Indeed, research conducted by Edinburgh’s Herriot-Watt and Napier Universities found that “for many, [the Work Capability Assessment experience] caused a deterioration in people’s mental health which individuals did not recover from.”

Further down, there was a woman sat with her partner. She looked very nervous and wasn’t talking to anyone. When her name was called, she refused the offer of help from her partner to go into the assessment with her. I really hope that they didn’t fail her but the odds were stacked against her.

Sat at the front, near the reception, a woman was sat silently looking at the ground, bewildered, unsure of why she was there and what was going to happen. She was also on her own.

A lady was sat with her carer to the right of us, asleep. She had to be woken up to attend her assessment.

All of these people were clearly too ill to attend these so-called “medicals.” They clearly shouldn’t have had to to be there.

Their consultant’s or doctor’s assessment and diagnoses of their conditions should be enough. It always used to be. After all, doctors know their patients better than anyone else and have the knowledge to help them.

The whole Work Capability Assessment process is designed to purposely humiliate and degrade people, to make them feel unworthy and to question their illness or disability.

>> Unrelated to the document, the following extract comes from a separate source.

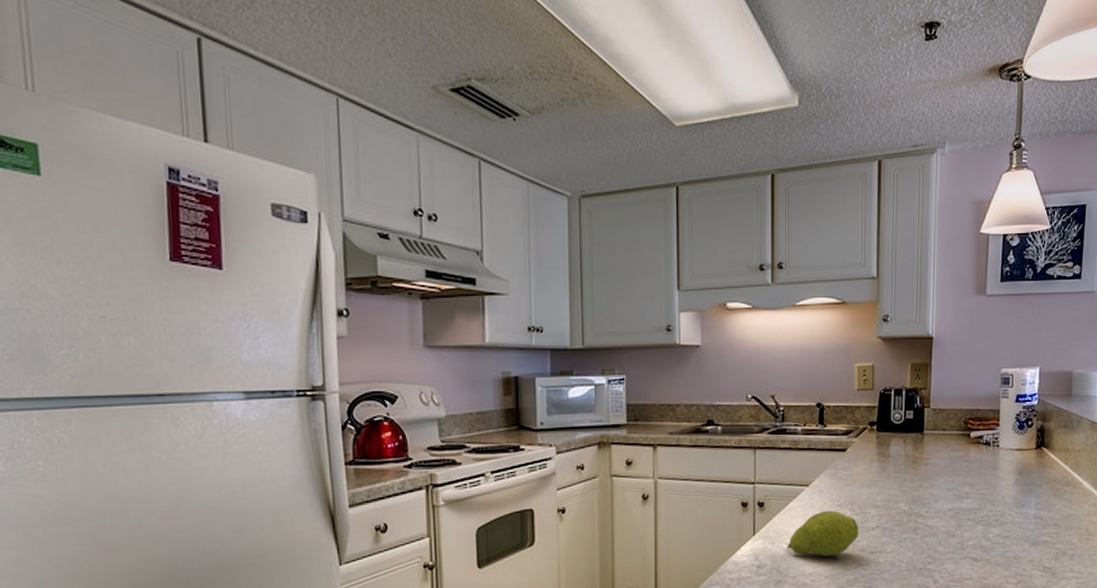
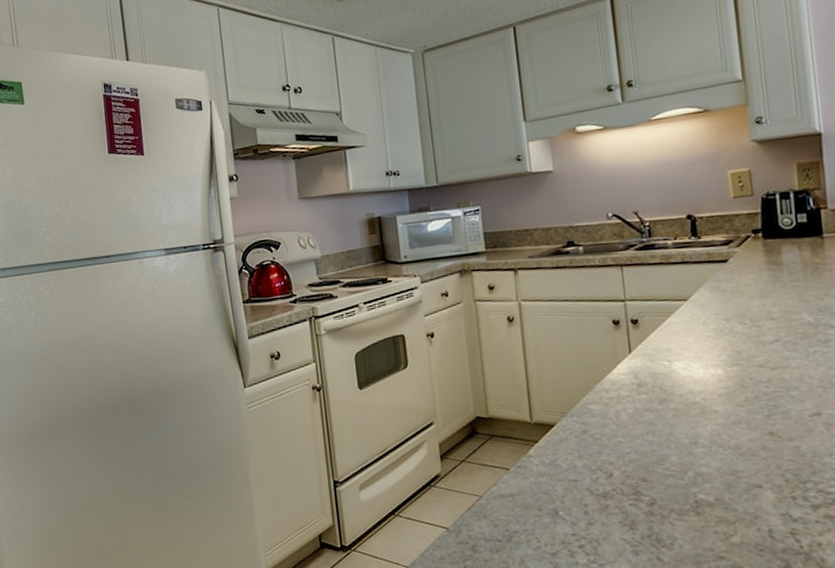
fruit: present [787,510,859,557] -> none [669,324,755,374]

Indeed, many people that I speak to who have failed an ESA or PIP medical have told me they are made to feel like they have made their illness up, and that they aren’t entitled to anything. Of course this isn’t true, but the system makes people feel this way.

Most people leaving these assessments must do so under a dark cloud of depression, stress and worry.

As for Jasmine and I, we waited for two hours. She had a panic attack and I had to rearrange the appointment.

This is the reality of this cruel, punishing system, and this is exactly why I and others will continue to fight it.

No-one deserves to be treated like this. The whole DWP system in the form that it exists now makes people suffer intolerably and also kills people. We cannot allow this to continue.